╭─ Given data
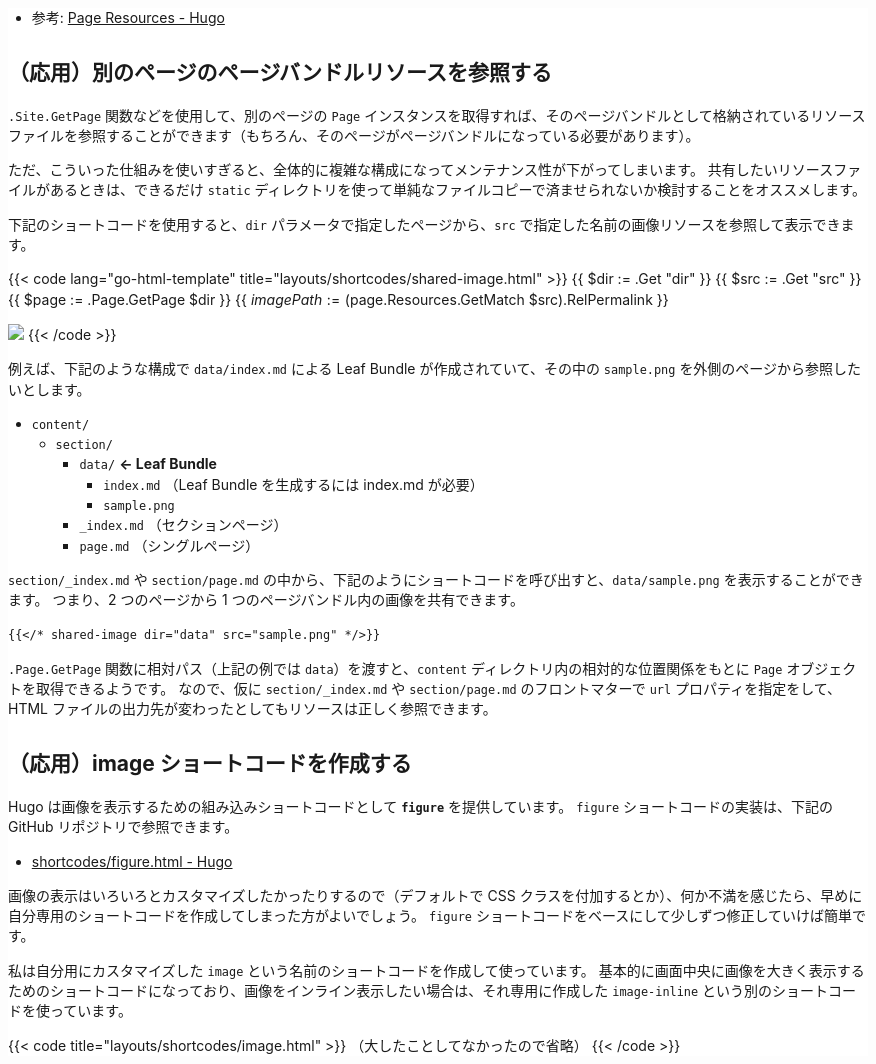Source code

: - 参考: [Page Resources - Hugo](https://gohugo.io/content-management/page-resources/)


（応用）別のページのページバンドルリソースを参照する
----

`.Site.GetPage` 関数などを使用して、別のページの `Page` インスタンスを取得すれば、そのページバンドルとして格納されているリソースファイルを参照することができます（もちろん、そのページがページバンドルになっている必要があります）。

ただ、こういった仕組みを使いすぎると、全体的に複雑な構成になってメンテナンス性が下がってしまいます。
共有したいリソースファイルがあるときは、できるだけ `static` ディレクトリを使って単純なファイルコピーで済ませられないか検討することをオススメします。

下記のショートコードを使用すると、`dir` パラメータで指定したページから、`src` で指定した名前の画像リソースを参照して表示できます。

{{< code lang="go-html-template" title="layouts/shortcodes/shared-image.html" >}}
{{ $dir := .Get "dir" }}
{{ $src := .Get "src" }}
{{ $page := .Page.GetPage $dir }}
{{ $imagePath := ($page.Resources.GetMatch $src).RelPermalink }}

<img src="{{ $imagePath }}">
{{< /code >}}

例えば、下記のような構成で `data/index.md` による Leaf Bundle が作成されていて、その中の `sample.png` を外側のページから参照したいとします。

- `content/`
  - `section/`
    - `data/`  **← Leaf Bundle**
      - `index.md` （Leaf Bundle を生成するには index.md が必要）
      - `sample.png`
    - `_index.md` （セクションページ）
    - `page.md`  （シングルページ）

`section/_index.md` や `section/page.md` の中から、下記のようにショートコードを呼び出すと、`data/sample.png` を表示することができます。
つまり、2 つのページから 1 つのページバンドル内の画像を共有できます。

```md
{{</* shared-image dir="data" src="sample.png" */>}}
```

`.Page.GetPage` 関数に相対パス（上記の例では `data`）を渡すと、`content` ディレクトリ内の相対的な位置関係をもとに `Page` オブジェクトを取得できるようです。
なので、仮に `section/_index.md` や `section/page.md` のフロントマターで `url` プロパティを指定をして、HTML ファイルの出力先が変わったとしてもリソースは正しく参照できます。


（応用）image ショートコードを作成する
----

Hugo は画像を表示するための組み込みショートコードとして **`figure`** を提供しています。
`figure` ショートコードの実装は、下記の GitHub リポジトリで参照できます。

- [shortcodes/figure.html - Hugo](https://github.com/gohugoio/hugo/blob/aba2647c152ffff927f42523b77ee6651630cd67/tpl/tplimpl/embedded/templates/shortcodes/figure.html)

画像の表示はいろいろとカスタマイズしたかったりするので（デフォルトで CSS クラスを付加するとか）、何か不満を感じたら、早めに自分専用のショートコードを作成してしまった方がよいでしょう。
`figure` ショートコードをベースにして少しずつ修正していけば簡単です。

私は自分用にカスタマイズした `image` という名前のショートコードを作成して使っています。
基本的に画面中央に画像を大きく表示するためのショートコードになっており、画像をインライン表示したい場合は、それ専用に作成した `image-inline` という別のショートコードを使っています。

{{< code title="layouts/shortcodes/image.html" >}}
（大したことしてなかったので省略）
{{< /code >}}

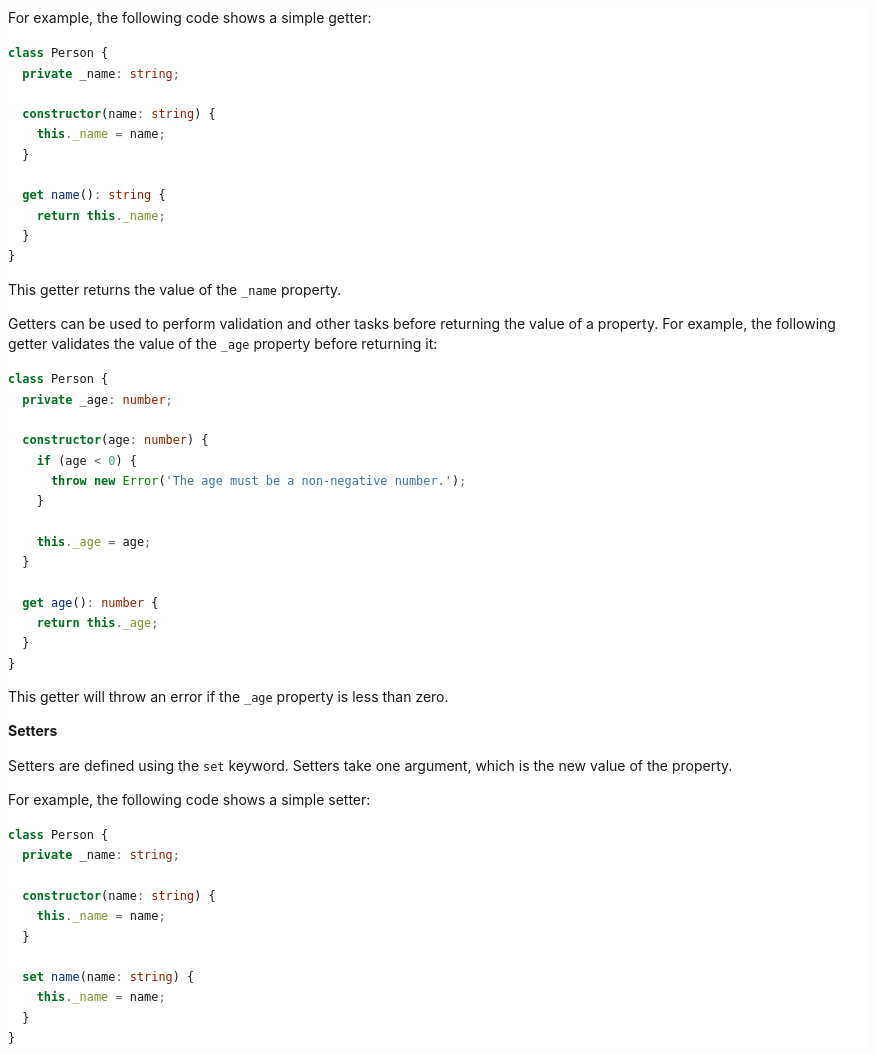 For example, the following code shows a simple getter:

```typescript
class Person {
  private _name: string;

  constructor(name: string) {
    this._name = name;
  }

  get name(): string {
    return this._name;
  }
}
```

This getter returns the value of the `_name` property.

Getters can be used to perform validation and other tasks before returning the value of a property. For example, the following getter validates the value of the `_age` property before returning it:

```typescript
class Person {
  private _age: number;

  constructor(age: number) {
    if (age < 0) {
      throw new Error('The age must be a non-negative number.');
    }

    this._age = age;
  }

  get age(): number {
    return this._age;
  }
}
```

This getter will throw an error if the `_age` property is less than zero.

**Setters**

Setters are defined using the `set` keyword. Setters take one argument, which is the new value of the property.

For example, the following code shows a simple setter:

```typescript
class Person {
  private _name: string;

  constructor(name: string) {
    this._name = name;
  }

  set name(name: string) {
    this._name = name;
  }
}
```
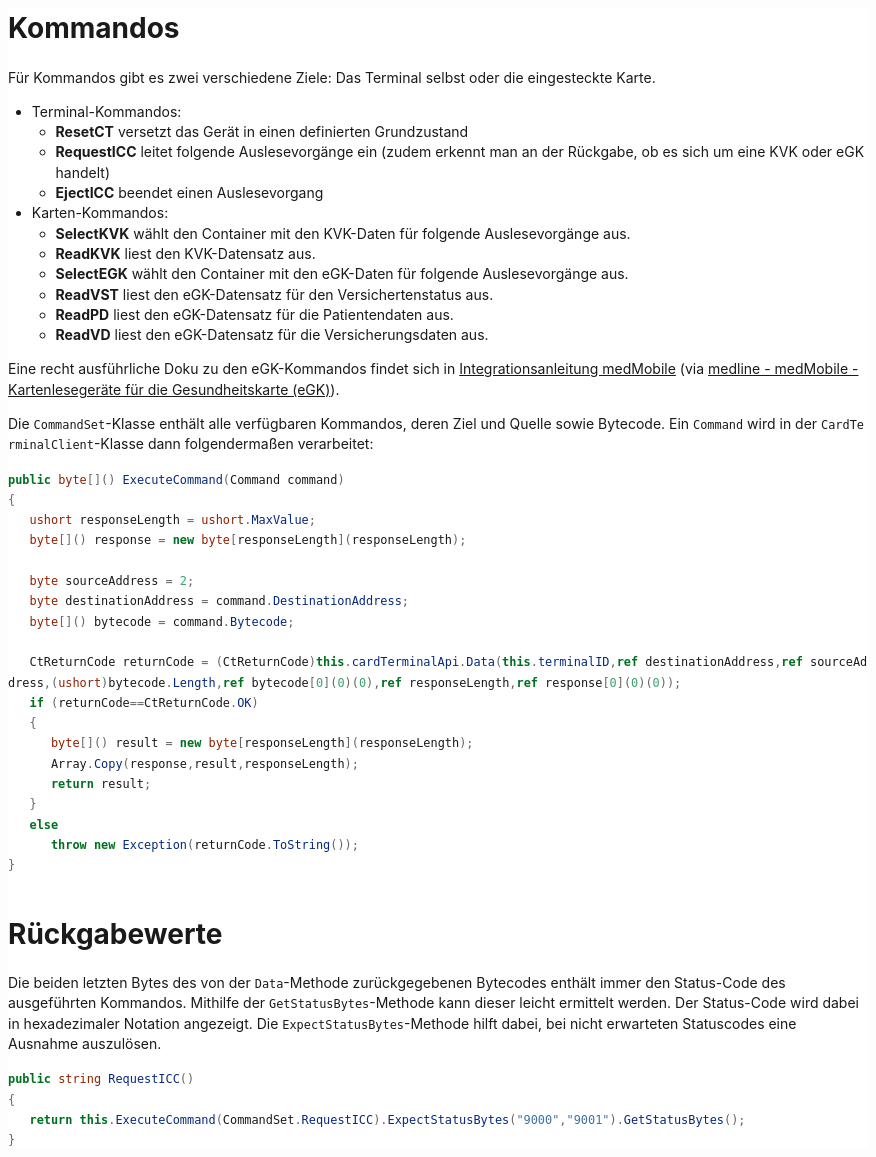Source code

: 


# Kommandos
Für Kommandos gibt es zwei verschiedene Ziele: Das Terminal selbst oder die eingesteckte Karte.
* Terminal-Kommandos:
	* **ResetCT** versetzt das Gerät in einen definierten Grundzustand
	* **RequestICC** leitet folgende Auslesevorgänge ein (zudem erkennt man an der Rückgabe, ob es sich um eine KVK oder eGK handelt)
	* **EjectICC** beendet einen Auslesevorgang
* Karten-Kommandos:
	* **SelectKVK** wählt den Container mit den KVK-Daten für folgende Auslesevorgänge aus.
	* **ReadKVK** liest den KVK-Datensatz aus.
	* **SelectEGK** wählt den Container mit den eGK-Daten für folgende Auslesevorgänge aus.
	* **ReadVST** liest den eGK-Datensatz für den Versichertenstatus aus.
	* **ReadPD** liest den eGK-Datensatz für die Patientendaten aus.
	* **ReadVD** liest den eGK-Datensatz für die Versicherungsdaten aus.

Eine recht ausführliche Doku zu den eGK-Kommandos findet sich in [Integrationsanleitung medMobile](https://www.medline-online.com/fileadmin/medline_relaunch/Support/medMobile/medMobile_Integrationsanleitung.pdf) (via [medline - medMobile - Kartenlesegeräte für die Gesundheitskarte (eGK)](https://www.medline-online.com/service-support/medcompact.html)).

Die `CommandSet`-Klasse enthält alle verfügbaren Kommandos, deren Ziel und Quelle sowie Bytecode. Ein `Command` wird in der `CardTerminalClient`-Klasse dann folgendermaßen verarbeitet:
```csharp
public byte[]() ExecuteCommand(Command command)
{
   ushort responseLength = ushort.MaxValue;
   byte[]() response = new byte[responseLength](responseLength);

   byte sourceAddress = 2;
   byte destinationAddress = command.DestinationAddress;
   byte[]() bytecode = command.Bytecode;

   CtReturnCode returnCode = (CtReturnCode)this.cardTerminalApi.Data(this.terminalID,ref destinationAddress,ref sourceAddress,(ushort)bytecode.Length,ref bytecode[0](0)(0),ref responseLength,ref response[0](0)(0));
   if (returnCode==CtReturnCode.OK)
   {
      byte[]() result = new byte[responseLength](responseLength);
      Array.Copy(response,result,responseLength);
      return result;
   }
   else
      throw new Exception(returnCode.ToString());
}
```




# Rückgabewerte
Die beiden letzten Bytes des von der `Data`-Methode zurückgegebenen Bytecodes enthält immer den Status-Code des ausgeführten Kommandos. Mithilfe der `GetStatusBytes`-Methode kann dieser leicht ermittelt werden. Der Status-Code wird dabei in hexadezimaler Notation angezeigt.
Die `ExpectStatusBytes`-Methode hilft dabei, bei nicht erwarteten Statuscodes eine Ausnahme auszulösen.
```csharp
public string RequestICC()
{
   return this.ExecuteCommand(CommandSet.RequestICC).ExpectStatusBytes("9000","9001").GetStatusBytes();
}
```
╰─
**Exercise instructions**
Please retype the records above exactly, but leave out any pictures.

**Solution**
Source code

: - 参考: [Page Resources - Hugo](https://gohugo.io/content-management/page-resources/)


（応用）別のページのページバンドルリソースを参照する
----

`.Site.GetPage` 関数などを使用して、別のページの `Page` インスタンスを取得すれば、そのページバンドルとして格納されているリソースファイルを参照することができます（もちろん、そのページがページバンドルになっている必要があります）。

ただ、こういった仕組みを使いすぎると、全体的に複雑な構成になってメンテナンス性が下がってしまいます。
共有したいリソースファイルがあるときは、できるだけ `static` ディレクトリを使って単純なファイルコピーで済ませられないか検討することをオススメします。

下記のショートコードを使用すると、`dir` パラメータで指定したページから、`src` で指定した名前の画像リソースを参照して表示できます。

{{< code lang="go-html-template" title="layouts/shortcodes/shared-image.html" >}}
{{ $dir := .Get "dir" }}
{{ $src := .Get "src" }}
{{ $page := .Page.GetPage $dir }}
{{ $imagePath := ($page.Resources.GetMatch $src).RelPermalink }}

<img src="{{ $imagePath }}">
{{< /code >}}

例えば、下記のような構成で `data/index.md` による Leaf Bundle が作成されていて、その中の `sample.png` を外側のページから参照したいとします。

- `content/`
  - `section/`
    - `data/`  **← Leaf Bundle**
      - `index.md` （Leaf Bundle を生成するには index.md が必要）
      - `sample.png`
    - `_index.md` （セクションページ）
    - `page.md`  （シングルページ）

`section/_index.md` や `section/page.md` の中から、下記のようにショートコードを呼び出すと、`data/sample.png` を表示することができます。
つまり、2 つのページから 1 つのページバンドル内の画像を共有できます。

```md
{{</* shared-image dir="data" src="sample.png" */>}}
```

`.Page.GetPage` 関数に相対パス（上記の例では `data`）を渡すと、`content` ディレクトリ内の相対的な位置関係をもとに `Page` オブジェクトを取得できるようです。
なので、仮に `section/_index.md` や `section/page.md` のフロントマターで `url` プロパティを指定をして、HTML ファイルの出力先が変わったとしてもリソースは正しく参照できます。


（応用）image ショートコードを作成する
----

Hugo は画像を表示するための組み込みショートコードとして **`figure`** を提供しています。
`figure` ショートコードの実装は、下記の GitHub リポジトリで参照できます。

- [shortcodes/figure.html - Hugo](https://github.com/gohugoio/hugo/blob/aba2647c152ffff927f42523b77ee6651630cd67/tpl/tplimpl/embedded/templates/shortcodes/figure.html)

画像の表示はいろいろとカスタマイズしたかったりするので（デフォルトで CSS クラスを付加するとか）、何か不満を感じたら、早めに自分専用のショートコードを作成してしまった方がよいでしょう。
`figure` ショートコードをベースにして少しずつ修正していけば簡単です。

私は自分用にカスタマイズした `image` という名前のショートコードを作成して使っています。
基本的に画面中央に画像を大きく表示するためのショートコードになっており、画像をインライン表示したい場合は、それ専用に作成した `image-inline` という別のショートコードを使っています。

{{< code title="layouts/shortcodes/image.html" >}}
（大したことしてなかったので省略）
{{< /code >}}

 For example, the following code shows a simple getter:

```typescript
class Person {
  private _name: string;

  constructor(name: string) {
    this._name = name;
  }

  get name(): string {
    return this._name;
  }
}
```

This getter returns the value of the `_name` property.

Getters can be used to perform validation and other tasks before returning the value of a property. For example, the following getter validates the value of the `_age` property before returning it:

```typescript
class Person {
  private _age: number;

  constructor(age: number) {
    if (age < 0) {
      throw new Error('The age must be a non-negative number.');
    }

    this._age = age;
  }

  get age(): number {
    return this._age;
  }
}
```

This getter will throw an error if the `_age` property is less than zero.

**Setters**

Setters are defined using the `set` keyword. Setters take one argument, which is the new value of the property.

For example, the following code shows a simple setter:

```typescript
class Person {
  private _name: string;

  constructor(name: string) {
    this._name = name;
  }

  set name(name: string) {
    this._name = name;
  }
}
```
Source code

: 


# Kommandos
Für Kommandos gibt es zwei verschiedene Ziele: Das Terminal selbst oder die eingesteckte Karte.
* Terminal-Kommandos:
	* **ResetCT** versetzt das Gerät in einen definierten Grundzustand
	* **RequestICC** leitet folgende Auslesevorgänge ein (zudem erkennt man an der Rückgabe, ob es sich um eine KVK oder eGK handelt)
	* **EjectICC** beendet einen Auslesevorgang
* Karten-Kommandos:
	* **SelectKVK** wählt den Container mit den KVK-Daten für folgende Auslesevorgänge aus.
	* **ReadKVK** liest den KVK-Datensatz aus.
	* **SelectEGK** wählt den Container mit den eGK-Daten für folgende Auslesevorgänge aus.
	* **ReadVST** liest den eGK-Datensatz für den Versichertenstatus aus.
	* **ReadPD** liest den eGK-Datensatz für die Patientendaten aus.
	* **ReadVD** liest den eGK-Datensatz für die Versicherungsdaten aus.

Eine recht ausführliche Doku zu den eGK-Kommandos findet sich in [Integrationsanleitung medMobile](https://www.medline-online.com/fileadmin/medline_relaunch/Support/medMobile/medMobile_Integrationsanleitung.pdf) (via [medline - medMobile - Kartenlesegeräte für die Gesundheitskarte (eGK)](https://www.medline-online.com/service-support/medcompact.html)).

Die `CommandSet`-Klasse enthält alle verfügbaren Kommandos, deren Ziel und Quelle sowie Bytecode. Ein `Command` wird in der `CardTerminalClient`-Klasse dann folgendermaßen verarbeitet:
```csharp
public byte[]() ExecuteCommand(Command command)
{
   ushort responseLength = ushort.MaxValue;
   byte[]() response = new byte[responseLength](responseLength);

   byte sourceAddress = 2;
   byte destinationAddress = command.DestinationAddress;
   byte[]() bytecode = command.Bytecode;

   CtReturnCode returnCode = (CtReturnCode)this.cardTerminalApi.Data(this.terminalID,ref destinationAddress,ref sourceAddress,(ushort)bytecode.Length,ref bytecode[0](0)(0),ref responseLength,ref response[0](0)(0));
   if (returnCode==CtReturnCode.OK)
   {
      byte[]() result = new byte[responseLength](responseLength);
      Array.Copy(response,result,responseLength);
      return result;
   }
   else
      throw new Exception(returnCode.ToString());
}
```




# Rückgabewerte
Die beiden letzten Bytes des von der `Data`-Methode zurückgegebenen Bytecodes enthält immer den Status-Code des ausgeführten Kommandos. Mithilfe der `GetStatusBytes`-Methode kann dieser leicht ermittelt werden. Der Status-Code wird dabei in hexadezimaler Notation angezeigt.
Die `ExpectStatusBytes`-Methode hilft dabei, bei nicht erwarteten Statuscodes eine Ausnahme auszulösen.
```csharp
public string RequestICC()
{
   return this.ExecuteCommand(CommandSet.RequestICC).ExpectStatusBytes("9000","9001").GetStatusBytes();
}
```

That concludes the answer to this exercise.